The Short Answer
1. Ask people how they experience the results (e.g. healthy and safe children) in their every day lives. What do we see, hear, feel? For example, for safe children, we might observe children wearing bike helmets.
2. Experience” is the bridge between plain language results and indicators. Each experience is a pointer to a potential indicator. Observing bike helmets might be a pointer to bike accident rates with head injury or rates of unintended injury for children and youth.
Full Answer
(1) The principle function of developing or articulating an experiential version of a result is as a set of pointers to potential indicators. So ask the group, “How would you experience healthy children in your day to day lives? What would you see hear feel observe as you walked around the community?”
(2) Identifying experience is a first step in identifying indicators, but it has a value above and beyond this function.
(a) Experience of a result is another way to ground the result (and the idea of results) in everyday experience. It is another way to connect with the partners who are parents, youth, businesspeople, faith community members and others who are put off by jargon and exclusionary language.
(b) Experiential versions of a result can actually be used to steer the planning process in the absense of good data, or while data is being developed. (LINK TO PATHWAYS DISCUSSION)
(3) TECHNIQUE: Brainstorm a list of experiences for each indicator. As you do this, it is quite common for members of the group to offer up ideas that come later in the framework. Most common among these are actual indicators themselves or what works ideas. For example if you are leading a process to generate a list of experiences for “Children Ready for school” you might get:
- I would see children playing well on the playground (experience)
- The young children I meet would know their ABC’s (experience)
- The percent of children promoted from kindergarten to first grade (indicator)

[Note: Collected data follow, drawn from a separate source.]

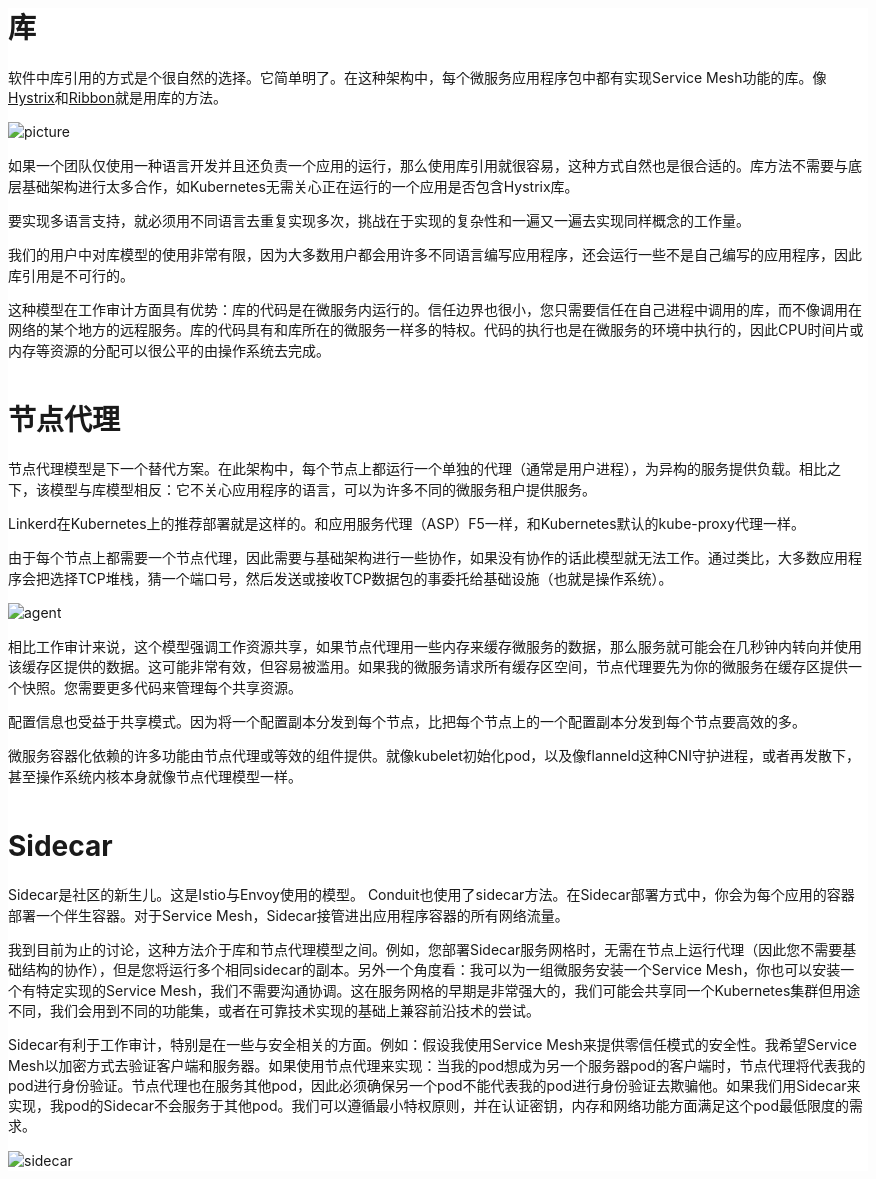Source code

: # 库

软件中库引用的方式是个很自然的选择。它简单明了。在这种架构中，每个微服务应用程序包中都有实现Service Mesh功能的库。像[Hystrix](https://github.com/Netflix/Hystrix)和[Ribbon](https://github.com/Netflix/Hystrix)就是用库的方法。

![picture](https://ws1.sinaimg.cn/large/006XVfd7gy1ft2yu15ollj30fx0an3z0.jpg)



如果一个团队仅使用一种语言开发并且还负责一个应用的运行，那么使用库引用就很容易，这种方式自然也是很合适的。库方法不需要与底层基础架构进行太多合作，如Kubernetes无需关心正在运行的一个应用是否包含Hystrix库。

要实现多语言支持，就必须用不同语言去重复实现多次，挑战在于实现的复杂性和一遍又一遍去实现同样概念的工作量。

我们的用户中对库模型的使用非常有限，因为大多数用户都会用许多不同语言编写应用程序，还会运行一些不是自己编写的应用程序，因此库引用是不可行的。

这种模型在工作审计方面具有优势：库的代码是在微服务内运行的。信任边界也很小，您只需要信任在自己进程中调用的库，而不像调用在网络的某个地方的远程服务。库的代码具有和库所在的微服务一样多的特权。代码的执行也是在微服务的环境中执行的，因此CPU时间片或内存等资源的分配可以很公平的由操作系统去完成。

# 节点代理

节点代理模型是下一个替代方案。在此架构中，每个节点上都运行一个单独的代理（通常是用户进程），为异构的服务提供负载。相比之下，该模型与库模型相反：它不关心应用程序的语言，可以为许多不同的微服务租户提供服务。

Linkerd在Kubernetes上的推荐部署就是这样的。和应用服务代理（ASP）F5一样，和Kubernetes默认的kube-proxy代理一样。

由于每个节点上都需要一个节点代理，因此需要与基础架构进行一些协作，如果没有协作的话此模型就无法工作。通过类比，大多数应用程序会把选择TCP堆栈，猜一个端口号，然后发送或接收TCP数据包的事委托给基础设施（也就是操作系统）。

![agent](https://ws1.sinaimg.cn/large/006XVfd7gy1ft2yu1ipj2j30gd0b2t9d.jpg)



相比工作审计来说，这个模型强调工作资源共享，如果节点代理用一些内存来缓存微服务的数据，那么服务就可能会在几秒钟内转向并使用该缓存区提供的数据。这可能非常有效，但容易被滥用。如果我的微服务请求所有缓存区空间，节点代理要先为你的微服务在缓存区提供一个快照。您需要更多代码来管理每个共享资源。

配置信息也受益于共享模式。因为将一个配置副本分发到每个节点，比把每个节点上的一个配置副本分发到每个节点要高效的多。

微服务容器化依赖的许多功能由节点代理或等效的组件提供。就像kubelet初始化pod，以及像flanneld这种CNI守护进程，或者再发散下，甚至操作系统内核本身就像节点代理模型一样。

# Sidecar

Sidecar是社区的新生儿。这是Istio与Envoy使用的模型。 Conduit也使用了sidecar方法。在Sidecar部署方式中，你会为每个应用的容器部署一个伴生容器。对于Service Mesh，Sidecar接管进出应用程序容器的所有网络流量。

我到目前为止的讨论，这种方法介于库和节点代理模型之间。例如，您部署Sidecar服务网格时，无需在节点上运行代理（因此您不需要基础结构的协作），但是您将运行多个相同sidecar的副本。另外一个角度看：我可以为一组微服务安装一个Service Mesh，你也可以安装一个有特定实现的Service Mesh，我们不需要沟通协调。这在服务网格的早期是非常强大的，我们可能会共享同一个Kubernetes集群但用途不同，我们会用到不同的功能集，或者在可靠技术实现的基础上兼容前沿技术的尝试。


Sidecar有利于工作审计，特别是在一些与安全相关的方面。例如：假设我使用Service Mesh来提供零信任模式的安全性。我希望Service Mesh以加密方式去验证客户端和服务器。如果使用节点代理来实现：当我的pod想成为另一个服务器pod的客户端时，节点代理将代表我的pod进行身份验证。节点代理也在服务其他pod，因此必须确保另一个pod不能代表我的pod进行身份验证去欺骗他。如果我们用Sidecar来实现，我pod的Sidecar不会服务于其他pod。我们可以遵循最小特权原则，并在认证密钥，内存和网络功能方面满足这个pod最低限度的需求。

![sidecar](https://ws1.sinaimg.cn/large/006XVfd7gy1ft2yu1chcrj30gf0awdgg.jpg)
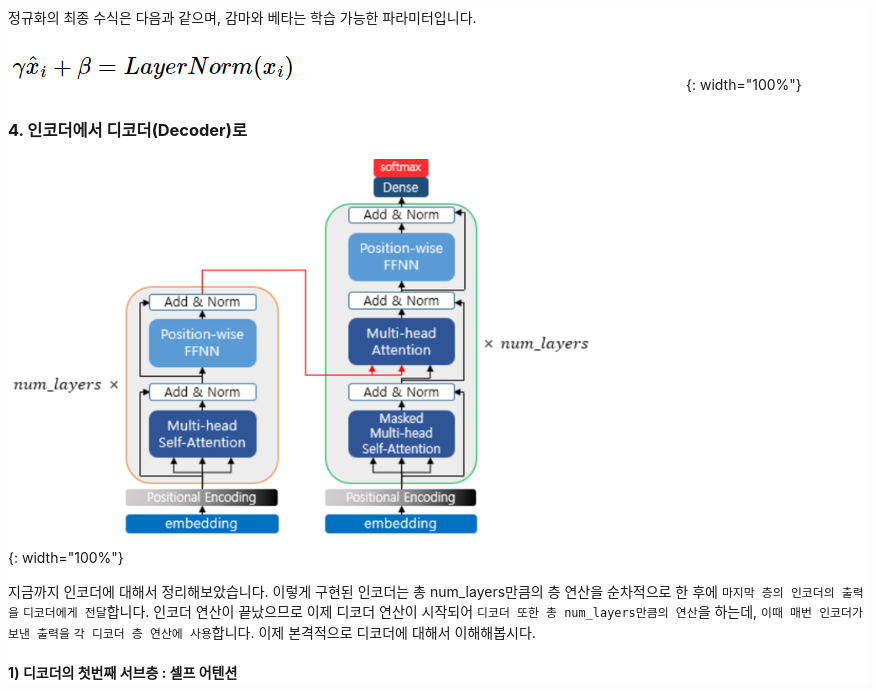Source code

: 정규화의 최종 수식은 다음과 같으며, 감마와 베타는 학습 가능한 파라미터입니다.  

![](/images/transformer_25.png){: width="100%"}  

### 4. 인코더에서 디코더(Decoder)로  

![](/images/transformer_26.png){: width="100%"}  

지금까지 인코더에 대해서 정리해보았습니다. 이렇게 구현된 인코더는 총 num_layers만큼의 층 연산을 순차적으로 한 후에 `마지막 층의 인코더의 출력을` `디코더에게 전달`합니다. 인코더 연산이 끝났으므로 이제 디코더 연산이 시작되어 `디코더 또한 총 num_layers만큼의 연산`을 하는데, `이때 매번 인코더가 보낸 출력을` `각 디코더 층 연산에 사용`합니다. 이제 본격적으로 디코더에 대해서 이해해봅시다.

#### 1) 디코더의 첫번째 서브층 : 셀프 어텐션
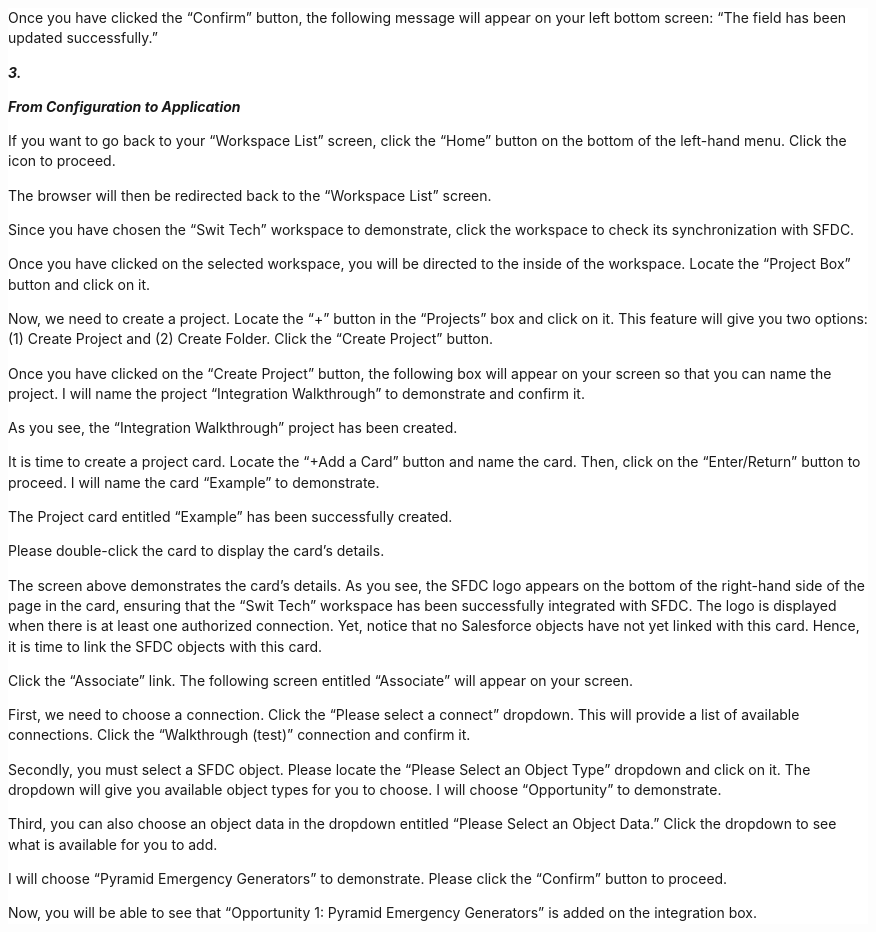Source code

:  Once you have clicked the “Confirm” button, the following message will appear on your left bottom screen: “The field has been updated successfully.”

  



***3.***

***From Configuration to Application***

 If you want to go back to your “Workspace List” screen, click the “Home” button on the bottom of the left-hand menu. Click the icon to proceed.

 The browser will then be redirected back to the “Workspace List” screen.

 Since you have chosen the “Swit Tech” workspace to demonstrate, click the workspace to check its synchronization with SFDC.

 Once you have clicked on the selected workspace, you will be directed to the inside of the workspace. Locate the “Project Box” button and click on it.

 Now, we need to create a project. Locate the “+” button in the “Projects” box and click on it. This feature will give you two options: (1) Create Project and (2) Create Folder. Click the “Create Project” button.

 Once you have clicked on the “Create Project” button, the following box will appear on your screen so that you can name the project. I will name the project “Integration Walkthrough” to demonstrate and confirm it.

 As you see, the “Integration Walkthrough” project has been created.

 It is time to create a project card. Locate the “+Add a Card” button and name the card. Then, click on the “Enter/Return” button to proceed. I will name the card “Example” to demonstrate.

 The Project card entitled “Example” has been successfully created.

 Please double-click the card to display the card’s details.

 The screen above demonstrates the card’s details. As you see, the SFDC logo appears on the bottom of the right-hand side of the page in the card, ensuring that the “Swit Tech” workspace has been successfully integrated with SFDC. The logo is displayed when there is at least one authorized connection. Yet, notice that no Salesforce objects have not yet linked with this card. Hence, it is time to link the SFDC objects with this card. 

 Click the “Associate” link. The following screen entitled “Associate” will appear on your screen.

  First, we need to choose a connection. Click the “Please select a connect” dropdown. This will provide a list of available connections. Click the “Walkthrough (test)” connection and confirm it.

 Secondly, you must select a SFDC object. Please locate the “Please Select an Object Type” dropdown and click on it. The dropdown will give you available object types for you to choose. I will choose “Opportunity” to demonstrate.

 Third, you can also choose an object data in the dropdown entitled “Please Select an Object Data.” Click the dropdown to see what is available for you to add.

  I will choose “Pyramid Emergency Generators” to demonstrate. Please click the “Confirm” button to proceed.

 Now, you will be able to see that “Opportunity 1: Pyramid Emergency Generators” is added on the integration box.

- Every child who needs child care would get it. (what works strategy)
It is important for the leader of this process to be able to identify when the suggested item is off task. But it is also important to deal with this in a respectful way that helps reinforce peoples knowledge of the thinking process (“That’s a great idea, but it’s a suggestion about what works and we’ll get to that in this part of the process – refer to the schematic). It is also important not to lose the idea. One way to do this is to have blank flipchart paper on the wall for indicators, story behind the curve, partners, and what works, so that ideas that come up at any time during the work session can be captured in the right place.